The Honourable Society of the Inner Temple is one of the four Inns of Court around the Royal Courts of Justice in London which may call members to the Bar and so entitle them to practise as barristers. (The other Inns are Middle Temple, Gray's Inn and Lincoln's Inn.)

The Temple was occupied in the twelfth century by the Knights Templar, who gave the area its name, and built the Temple Church which survives as the parish church of the Inner Temple and Middle Temple. The Inner Temple was first recorded as being used for legal purposes when lawyers' residences were burned down in Wat Tyler's revolt. It is an independent extra-parochial area, historically not governed by the City of London Corporation (although geographically within the boundaries and liberties of the City of London) and equally outside the ecclesiastical jurisdiction of the Bishop of London.

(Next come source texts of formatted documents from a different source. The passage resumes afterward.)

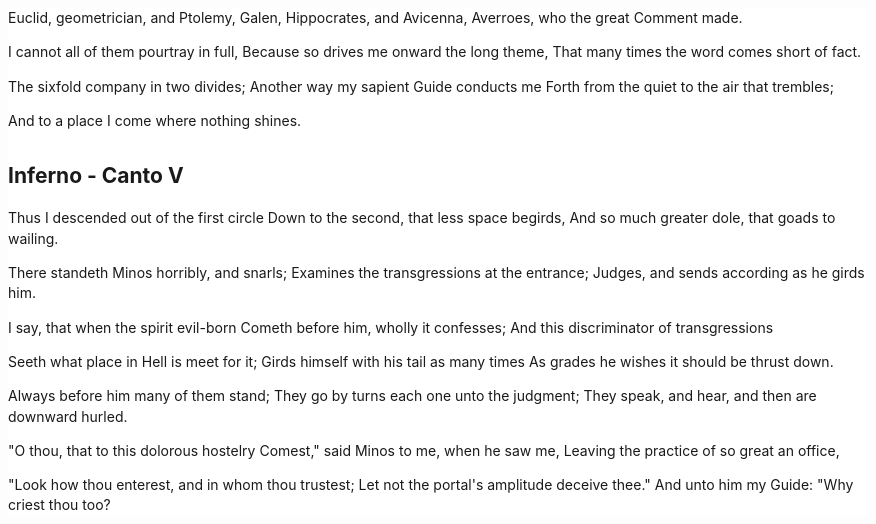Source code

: <p id="inferno-iv-142">Euclid, geometrician, and Ptolemy,  
Galen, Hippocrates, and Avicenna,  
Averroes, who the great Comment made.  
</p>

<p id="inferno-iv-145">I cannot all of them pourtray in full,  
Because so drives me onward the long theme,  
That many times the word comes short of fact.  
</p>

<p id="inferno-iv-148">The sixfold company in two divides;  
Another way my sapient Guide conducts me  
Forth from the quiet to the air that trembles;  
</p>

<p id="inferno-iv-151">And to a place I come where nothing shines.  
</p>

## Inferno - Canto V

<p id="inferno-v-1">Thus I descended out of the first circle  
Down to the second, that less space begirds,  
And so much greater dole, that goads to wailing.  
</p>

<p id="inferno-v-4">There standeth Minos horribly, and snarls;  
Examines the transgressions at the entrance;  
Judges, and sends according as he girds him.  
</p>

<p id="inferno-v-7">I say, that when the spirit evil-born  
Cometh before him, wholly it confesses;  
And this discriminator of transgressions  
</p>

<p id="inferno-v-10">Seeth what place in Hell is meet for it;  
Girds himself with his tail as many times  
As grades he wishes it should be thrust down.  
</p>

<p id="inferno-v-13">Always before him many of them stand;  
They go by turns each one unto the judgment;  
They speak, and hear, and then are downward hurled.  
</p>

<p id="inferno-v-16">"O thou, that to this dolorous hostelry  
Comest," said Minos to me, when he saw me,  
Leaving the practice of so great an office,  
</p>

<p id="inferno-v-19">"Look how thou enterest, and in whom thou trustest;  
Let not the portal's amplitude deceive thee."  
And unto him my Guide: "Why criest thou too?  
</p>
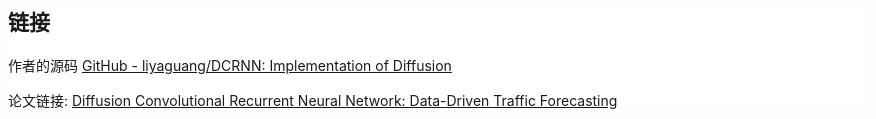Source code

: ## 链接

作者的源码 [GitHub - liyaguang/DCRNN: Implementation of Diffusion ](https://github.com/liyaguang/DCRNN)

论文链接: [Diffusion Convolutional Recurrent Neural Network: Data-Driven Traffic Forecasting](https://arxiv.org/abs/1707.01926)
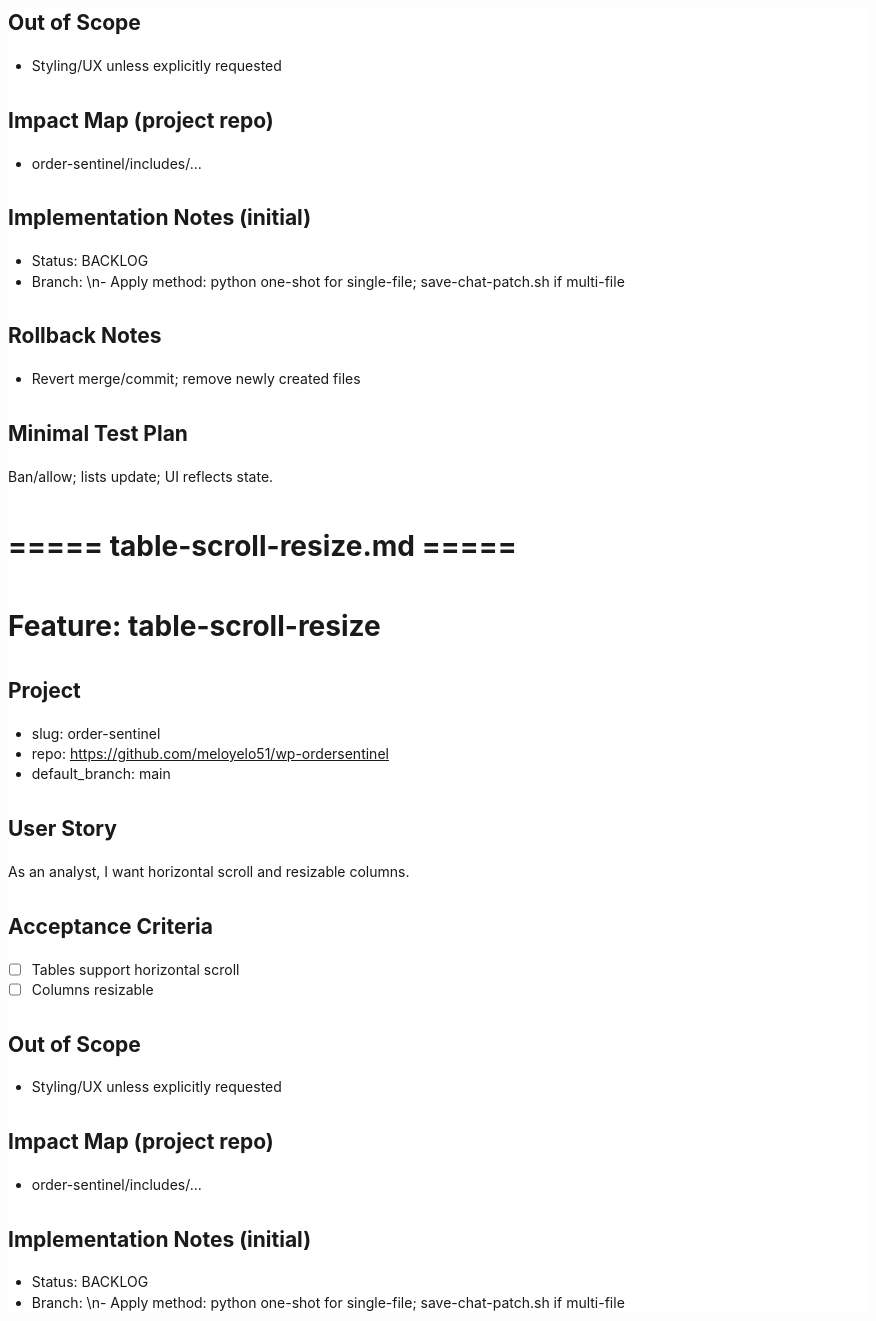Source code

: ## Out of Scope
- Styling/UX unless explicitly requested

## Impact Map (project repo)
- order-sentinel/includes/...

## Implementation Notes (initial)
- Status: BACKLOG
- Branch: <tbd>\n- Apply method: python one-shot for single-file; save-chat-patch.sh if multi-file

## Rollback Notes
- Revert merge/commit; remove newly created files

## Minimal Test Plan
Ban/allow; lists update; UI reflects state.



# ===== table-scroll-resize.md =====
# Feature: table-scroll-resize

## Project
- slug: order-sentinel
- repo: https://github.com/meloyelo51/wp-ordersentinel
- default_branch: main

## User Story
As an analyst, I want horizontal scroll and resizable columns.

## Acceptance Criteria
- [ ] Tables support horizontal scroll
- [ ] Columns resizable

## Out of Scope
- Styling/UX unless explicitly requested

## Impact Map (project repo)
- order-sentinel/includes/...

## Implementation Notes (initial)
- Status: BACKLOG
- Branch: <tbd>\n- Apply method: python one-shot for single-file; save-chat-patch.sh if multi-file
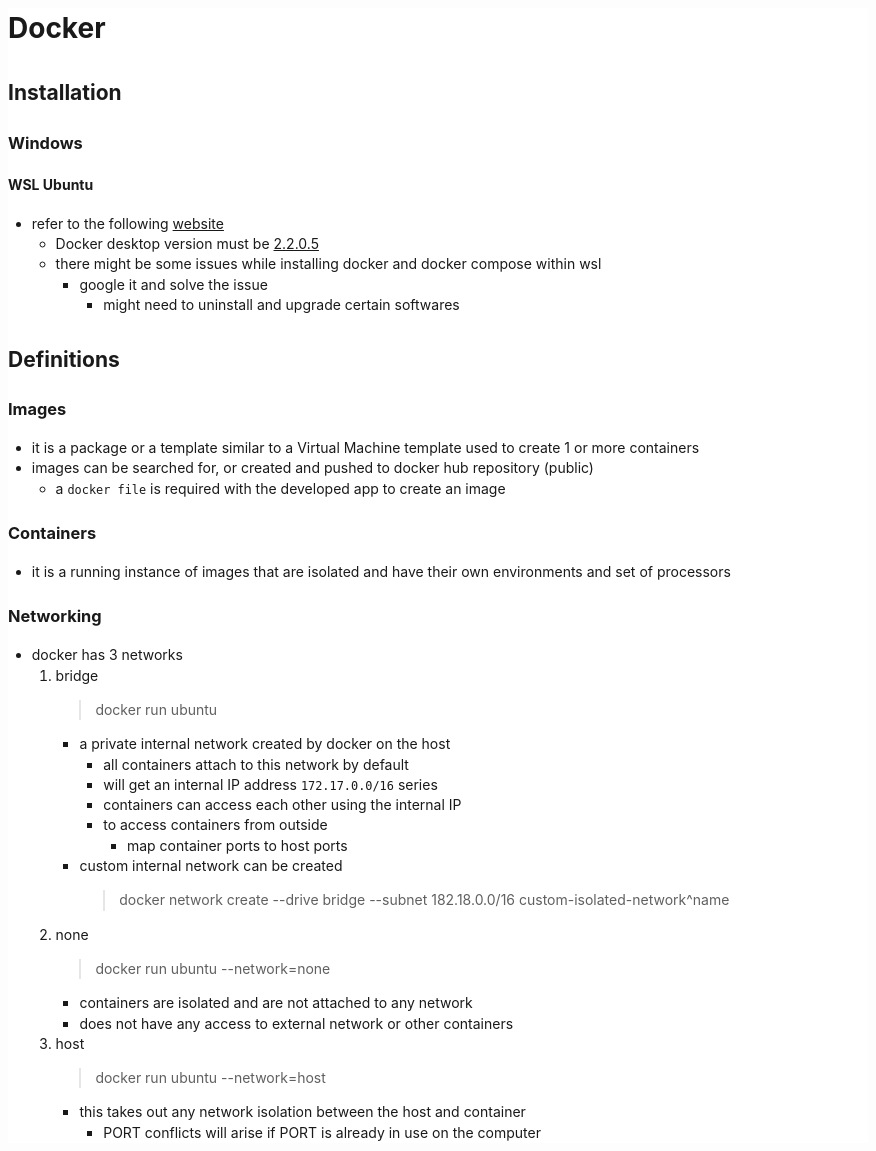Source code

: # Docker

## Installation

### Windows

#### WSL Ubuntu

- refer to the following [website](https://nickjanetakis.com/blog/setting-up-docker-for-windows-and-wsl-to-work-flawlessly)
  - Docker desktop version must be [2.2.0.5](https://docs.docker.com/docker-for-windows/release-notes/#docker-desktop-community-2205)
  - there might be some issues while installing docker and docker compose within wsl
    - google it and solve the issue
      - might need to uninstall and upgrade certain softwares

## Definitions

### Images

- it is a package or a template similar to a Virtual Machine template used to create 1 or more containers
- images can be searched for, or created and pushed to docker hub repository (public)
  - a `docker file` is required with the developed app to create an image

### Containers

- it is a running instance of images that are isolated and have their own environments and set of processors

### Networking

- docker has 3 networks
  1. bridge
     > docker run ubuntu
     - a private internal network created by docker on the host
       - all containers attach to this network by default
       - will get an internal IP address `172.17.0.0/16` series
       - containers can access each other using the internal IP
       - to access containers from outside
         - map container ports to host ports
     - custom internal network can be created
       > docker network create --drive bridge --subnet 182.18.0.0/16 custom-isolated-network^name
  2. none
     > docker run ubuntu --network=none
     - containers are isolated and are not attached to any network
     - does not have any access to external network or other containers
  3. host
     > docker run ubuntu --network=host
     - this takes out any network isolation between the host and container
       - PORT conflicts will arise if PORT is already in use on the computer
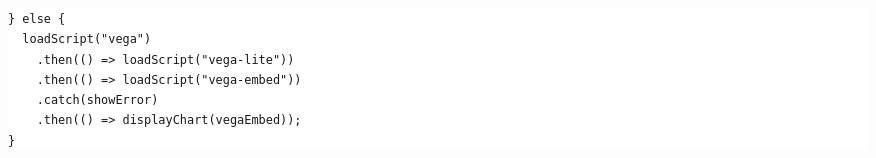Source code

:     } else {
      loadScript("vega")
        .then(() => loadScript("vega-lite"))
        .then(() => loadScript("vega-embed"))
        .catch(showError)
        .then(() => displayChart(vegaEmbed));
    }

The Inn suffered heavily from wartime bombing between September 1940 and May 1941, because of its proximity to the Thames. The buildings destroyed included the Library and the Hall although others, such as 2 King's Bench Walk, were fortunate to survive.

The oldest surviving buildings in the Inner Temple date from the seventeenth century and are on King's Bench Walk (named after the King's Bench Office which was there until the nineteenth century), though the first storey of the Knights Templars' medieval buttery (where food was served) survives as part of the larger building that contains the rebuilt Inner Temple Hall. Many other parts of the Inn are Victorian.

The Temple is often used as a location for both television and cinema.

Inner Temple is also one of the few remaining liberties, an old name for a geographic division. Middle Temple is another.